Java: How conditions are evaluated in Bitwise XOR operator ? (^)

Question

I was trying to evaluate following:

1. System.out.println(""+(3!=3 | 2==2 | 3==1)); - Returns TRUE
2. System.out.println(""+(3!=3 & 2==2 & 3==1)); - Returns FALSE
3. System.out.println(""+(3!=3 ^ 2==2 ^ 3==1)); - Returns TRUE - How and Why?

My Understanding:

1. Will return TRUE; on base of second comparison ( 2==2 ); but it will do all comparisons; unlike || which only do 1 comparison and return result

2. Will return false; even it gets result during first comparison( 3!=3 ); but it will do all comparisons. Not like && which only do 1 comparison and return result

3. ? How it evaluates statements?

Answer 1

System.out.println(""+(3!=3 | 2==2 | 3==1));
// System.out.println(""+(false | true | false));
// System.out.println(""+(    true     | false));
// System.out.println(""+(true));

System.out.println(""+(3!=3 & 2==2 & 3==1));
// System.out.println(""+(false & true & false));
// System.out.println(""+(    false    & false));
// System.out.println(""+(false));

System.out.println(""+(3!=3 ^ 2==2 ^ 3==1));
// System.out.println(""+(false ^ true ^ false));
// System.out.println(""+(    true     ^ false));
// System.out.println(""+(true));

Quoting JLS section 15.22.2 , and knowing that expressions are evaluated from left to right:

For & , the result value is true if both operand values are true ; otherwise, the result is false .

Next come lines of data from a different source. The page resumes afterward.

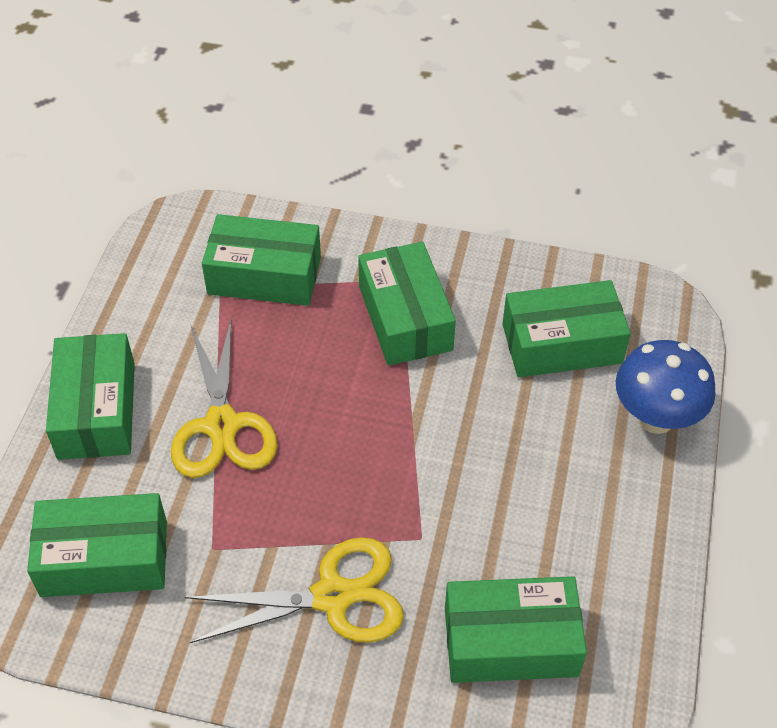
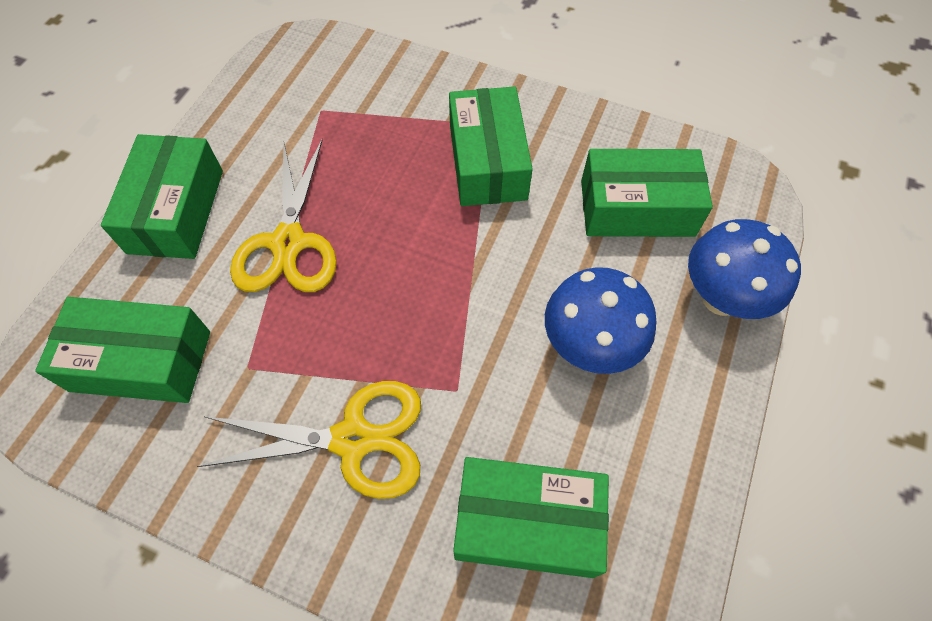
camera: 10 degrees right, 10 degrees up
(264, 275) = (364, 104): green box -> none
(539, 479) = (589, 345): none -> blue mushroom

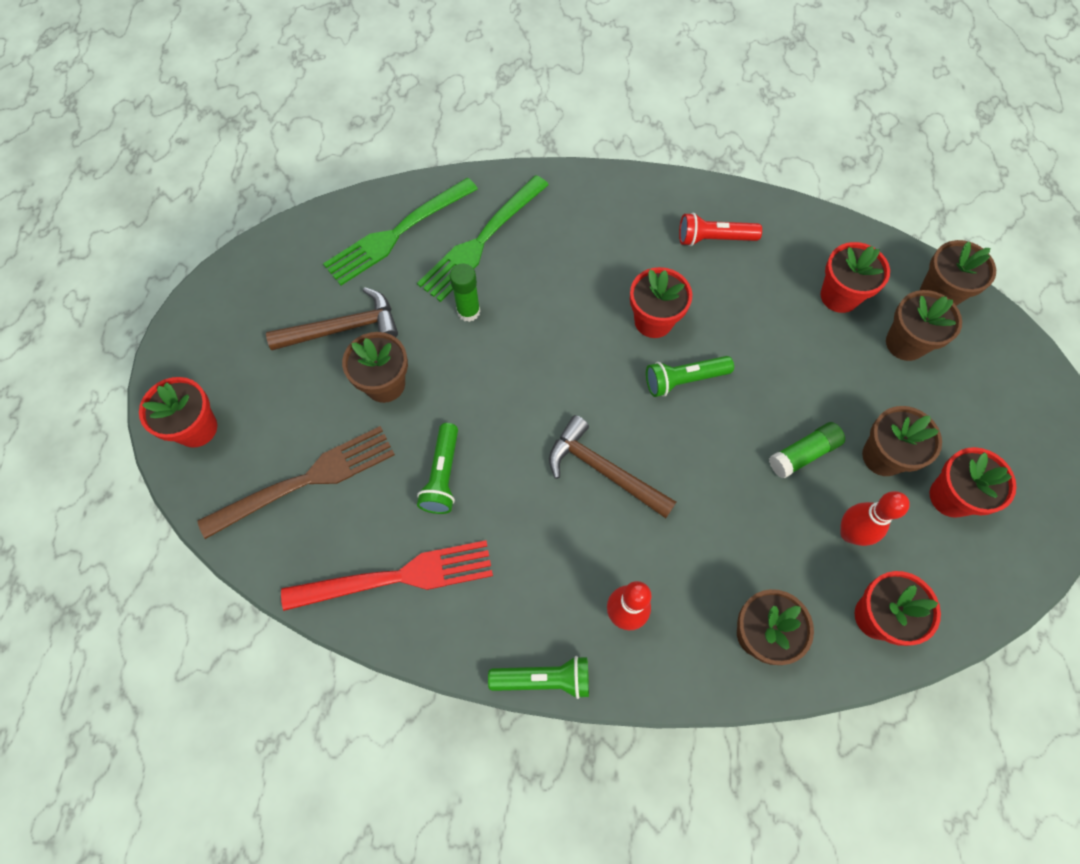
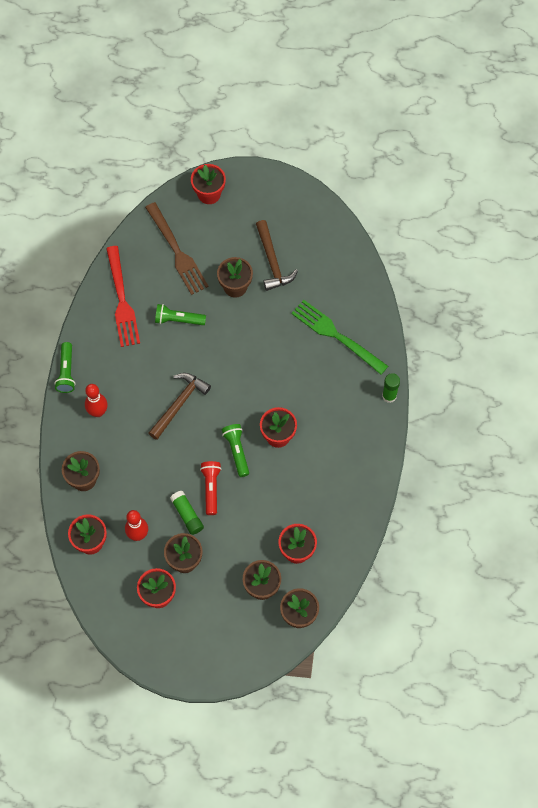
camera: 90 degrees right, 0 degrees up
(397, 233) = (341, 287): green fork -> none
(468, 311) = (284, 330): green glue stick -> green glue stick (389, 396)
(713, 238) = (341, 477): red flashlight -> red flashlight (211, 488)

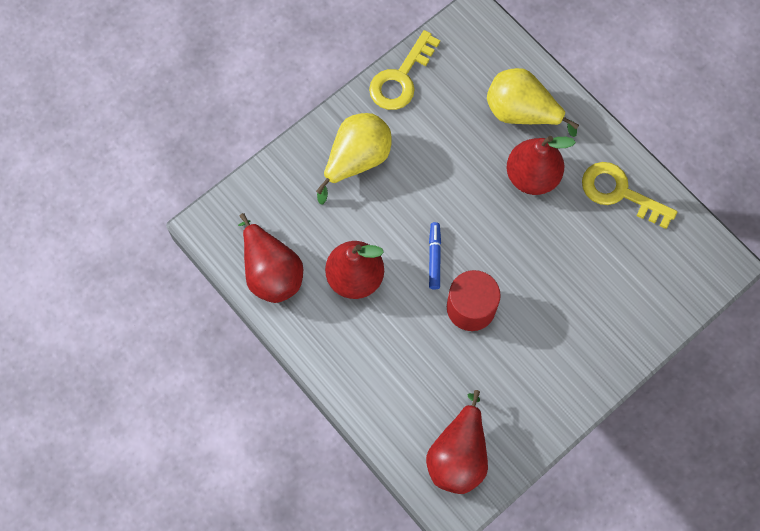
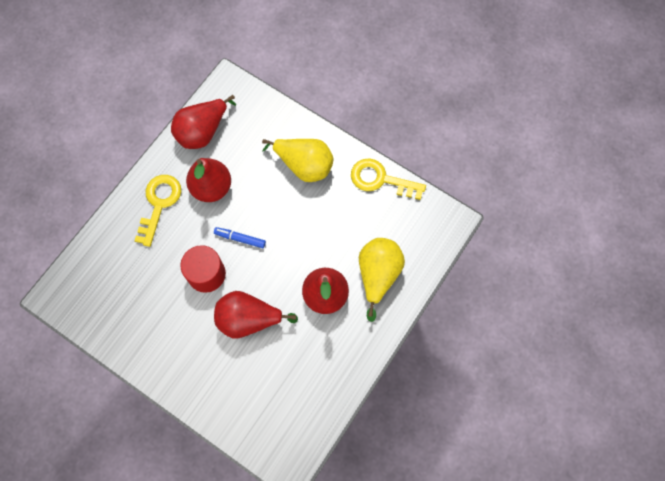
camera: 75 degrees right, 0 degrees up
(434, 257) = (240, 239): blue marker -> blue marker turned 150 degrees counterclockwise
(458, 455) = (92, 291): red pear -> red pear (249, 319)
(620, 193) = (329, 367): yellow key -> yellow key (159, 204)

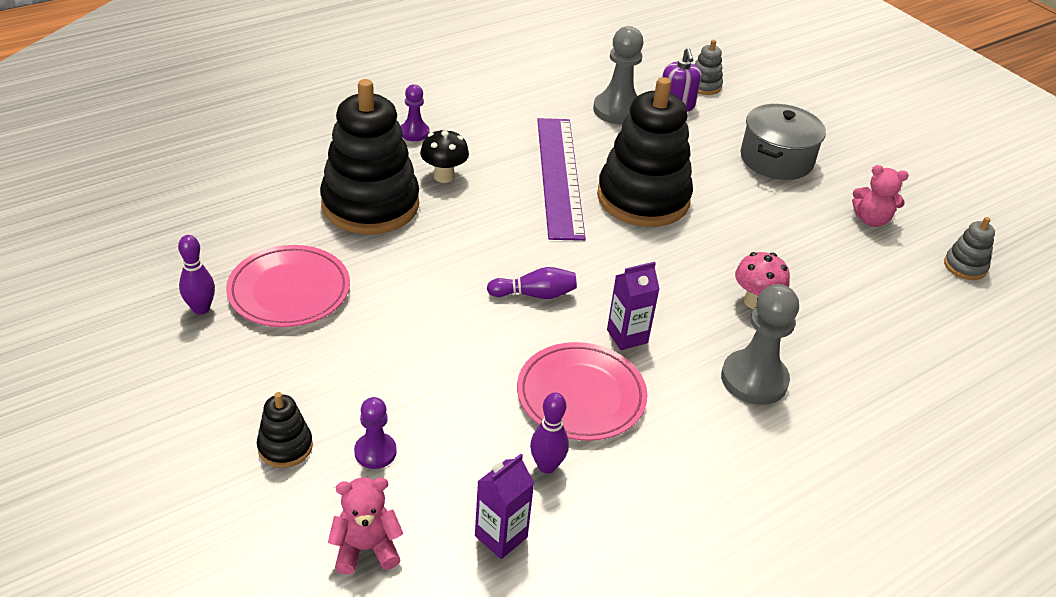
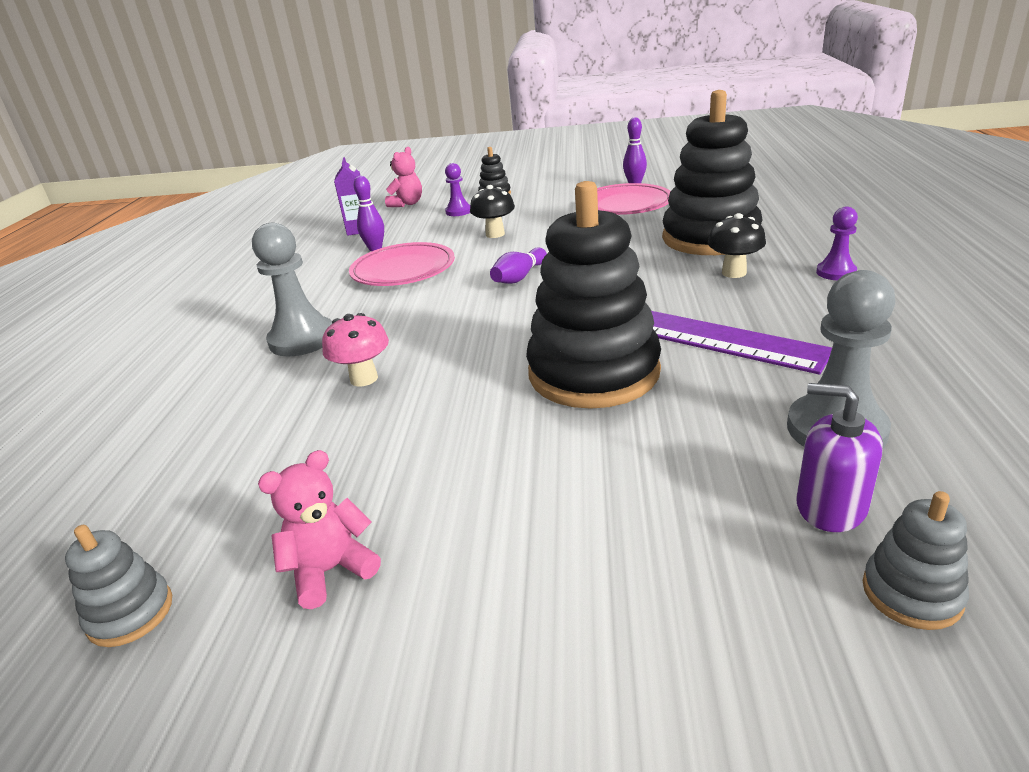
camera: 135 degrees right, 10 degrees down
(438, 367) = (495, 234): none -> black mushroom
(627, 336) = (424, 301): purple carton -> none
(776, 159) = (573, 550): grey pot -> none

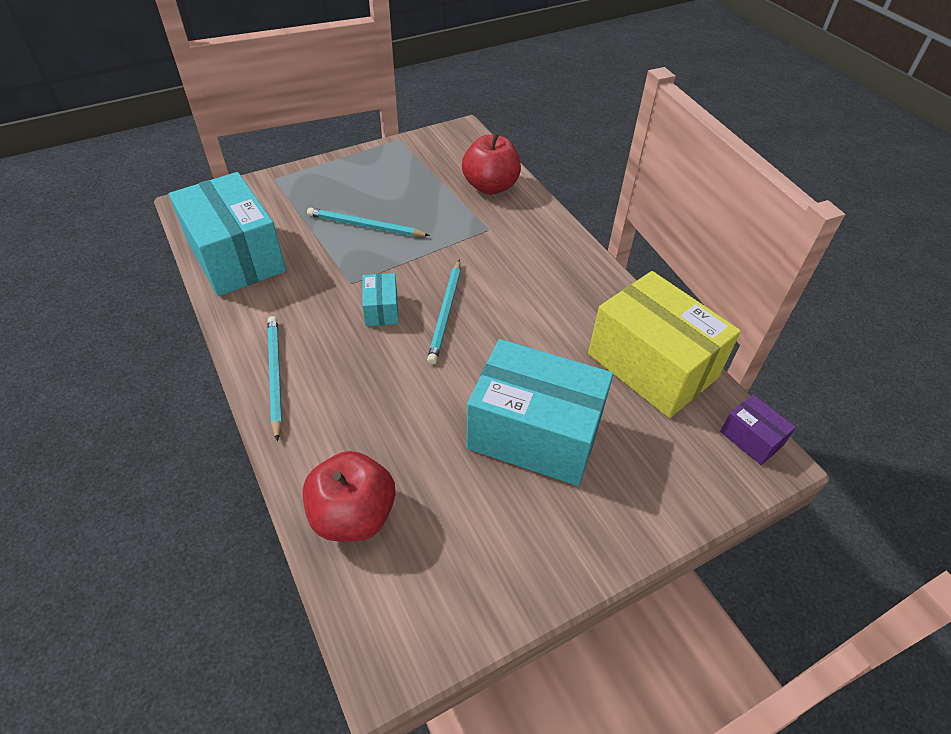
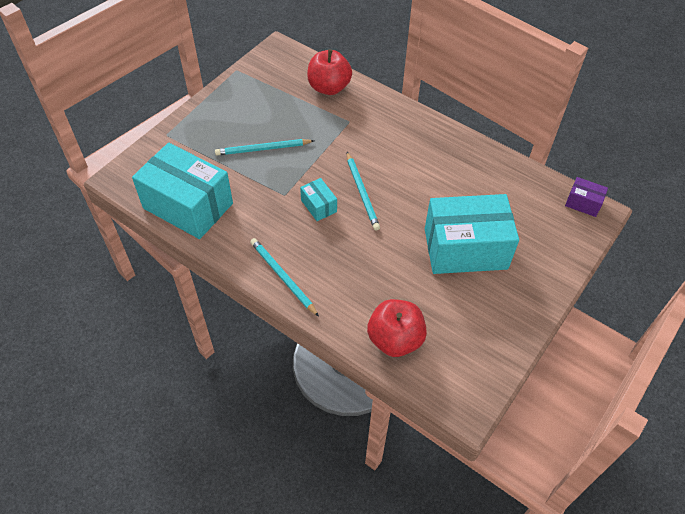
camera: 25 degrees left, 5 degrees up
(652, 366) = (506, 180): yellow box -> none

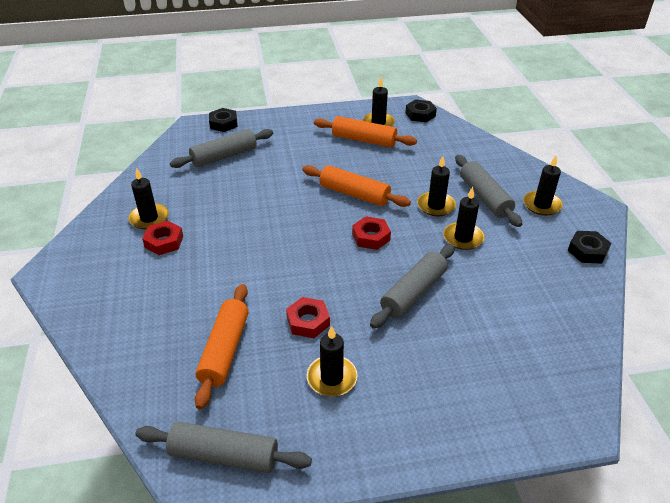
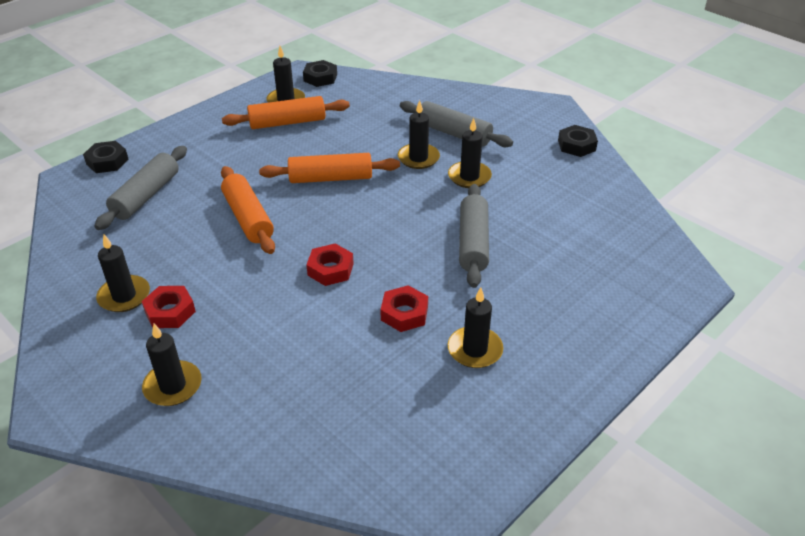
camera: 35 degrees left, 0 degrees up
(224, 455) = (447, 467): grey rolling pin -> none
(225, 350) = (351, 380): orange rolling pin -> orange rolling pin (248, 218)
(371, 237) = (386, 211): red nut -> red nut (330, 269)
(542, 205) = (507, 121): black candle -> black candle (173, 386)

For ^ , the result value is true if the operand values are different; otherwise, the result is false .

For | , the result value is false if both operand values are false ; otherwise, the result is true .

As a side-note, the correct names are :

• & is bit-wise and.
• | is bit-wise inclusive or.
• ^ is bit-wise exclusive or.

Answer 2

It is evaluated from left to right :

3!=3 ^ 2==2 is false ^ true which is true.

true ^ 3==1 is true ^ false which is true.

Answer 3

XOR is an "exclusive or statement". How it works generally: Take these 2 binary numbers:

0 0 1 1 0 1
0 1 1 0 1 1
- - - - - - XOR
0 1 0 1 1 0

XOR will only return true if ONE of the two booleans that are compared is true.

So in case of boolean comparison (the logic table):

   ^  |  true | false
----------------------
true  | false | true
----------------------
false | true  | false

---

In your specific case this means:

( 3!=3  ^ 2==2   ^ 3==1)
((false ^ true)  ^ 3==1)
(       true     ^ 3==1)
(       true     ^ false)
true

Answer 4

It is the Bitwise xor operator in java which results 1 for different value of bit (ie 1 ^ 0 = 1) and 0 for same value of bit (ie 0 ^ 0 = 0) when a number is written in binary form.

First it evaluates (3!=3 ^ 2==2) which is false, Then false(from previous step) ^ false (3==1) is evaluated to true.